Trzy rodziny pozwały bank spermy. Dawca okazał się chory psychicznie
Był reklamowany jako jeden z najlepszych kandydatów na dawcę spermy z IQ 160, międzynarodową sławą zdobytą dzięki grze na perkusji i doktoratem z neurologii. Tymczasem trzy rodziny z Ontario w Kanadzie właśnie pozwały amerykański bank nasienia i jego kanadyjskiego "dystrubutora", bo wyszło na jaw, że geniusz z katalogu okazał się pacjentem leczonym psychiatrycznie, m.in. z powodu schizofrenii.
Xytex, międzynarodowy bank spermy działający od 1975 roku, miał udostępnić spermę chorego dawcy kilkudziesięciu kobietom. W wyniku zabiegów inseminacji urodziło się 36 dzieci, dziś obywateli Kanady, USA i Wielkiej Brytanii.
Jednak rodzice trójki z nich właśnie pozwali firmę o szkody, które niedopełniając obowiązków, im wyrządziła. Żądają 15 milionów dolarów odszkodowania.

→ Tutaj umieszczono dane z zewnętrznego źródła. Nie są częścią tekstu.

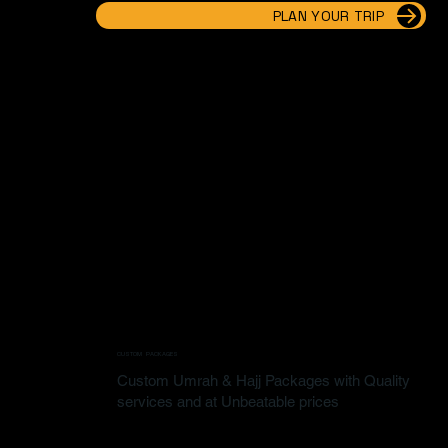
PLAN YOUR TRIP
CUSTOM PACKAGES
Custom Umrah & Hajj Packages with Quality
services and at Unbeatable prices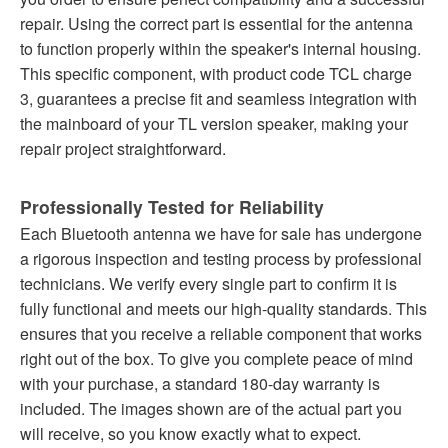
repair. Using the correct part is essential for the antenna
to function properly within the speaker's internal housing.
This specific component, with product code TCL charge
3, guarantees a precise fit and seamless integration with
the mainboard of your TL version speaker, making your
repair project straightforward.
Professionally Tested for Reliability
Each Bluetooth antenna we have for sale has undergone
a rigorous inspection and testing process by professional
technicians. We verify every single part to confirm it is
fully functional and meets our high-quality standards. This
ensures that you receive a reliable component that works
right out of the box. To give you complete peace of mind
with your purchase, a standard 180-day warranty is
included. The images shown are of the actual part you
will receive, so you know exactly what to expect.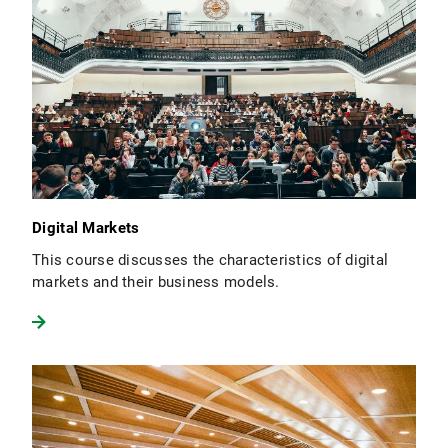
Digital Markets
This course discusses the characteristics of digital
markets and their business models.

Three Ontario families sue sperm bank #Xytex and Canadian distributor, via@theresaboyle https://t.co/1CpXYFNIxn pic.twitter.com/v3bSVXKwA0
— TorontoStar (@TorontoStar) 14 kwietnia 2016
Początek dramatu
Pierwsze rozbieżności między profilem dawcy spermy przedstawianym rodzinom, które skorzystały z nasienia dawcy, z jego faktyczną tożsamością, pojawiły się w 2014 roku. Kiedy adres e-mail dawcy przez pomyłkę znalazł się w mailach wysyłanych do biorczyń.

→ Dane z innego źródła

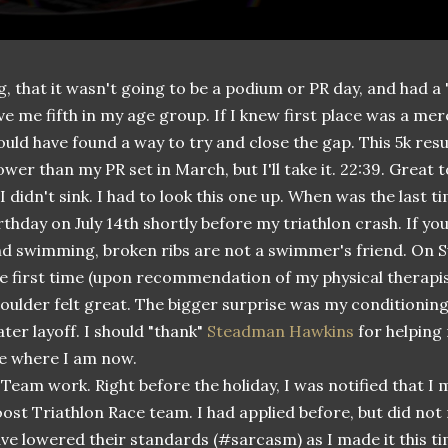
g, that it wasn't going to be a podium or PR day, and had a "k
ve me fifth in my age group. If I knew first place was a me
uld have found a way to try and close the gap. This 5k resu
ower than my PR set in March, but I'll take it. 22:39. Great 
 I didn't sink. I had to look this one up. When was the last 
rthday on July 14th shortly before my triathlon crash. If y
d swimming, broken ribs are not a swimmer's friend. On Su
e first time (upon recommendation of my physical therapis
oulder felt great. The bigger surprise was my conditioning
ter layoff. I should "thank"
Steadman Hawkins
for helping 
e where I am now.
 Team work. Right before the holiday, I was notified that I
ost Triathlon Race team. I had applied before, but did no
ve lowered their standards (#sarcasm) as I made it this t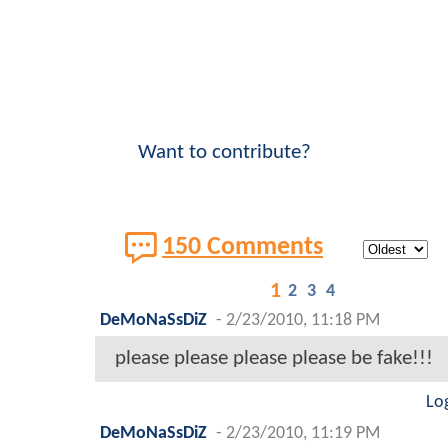
Want to contribute?
150 Comments
1
2
3
4
DeMoNaSsDiZ
-
2/23/2010, 11:18 PM
please please please please be fake!!!
Lo
DeMoNaSsDiZ
-
2/23/2010, 11:19 PM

Angie Collins, jedna z kobiet, które skorzystały ze spermy chorego dawcy, dziś wspomina, jak zaczęła gorączkowo wyszukiwać w internecie informacji na jego temat. I szybko okazało się, że prawda o reklamowanym przez bank spermy inteligencie władającym pięcioma obcymi językami jest brutalna.
- To był koszmar - przyznaje.
Po nitce do kłębka
Okazało się bowiem, że dawca, 39-letni Gruzin, to mężczyzna u którego zdiagnozowano schizofrenię, zaburzenia osobowości i urojenia. Zaś w 2005 roku spędził w więzieniu osiem miesięcy za włamanie. A zamiast doktoratu, ma licencjat. I to ukończony 20 lat po rozpoczęciu studiów.
Wyszło na jaw, że mężczyzna kilkukrotnie oddawał swoją spermę do banku w latach 2000-2004. A jego donacje były opłacane przez bank.
Collins, 45-letnia nauczycielka z Toronto, która dzięki spermie Gruzina 8 lat temu została matką, przyznała, że jest wściekła na mężczyznę, że zataił swoją chorobę. Ale całą winą za sytuację obarcza firmę, która nie zweryfikowała informacji na jego temat.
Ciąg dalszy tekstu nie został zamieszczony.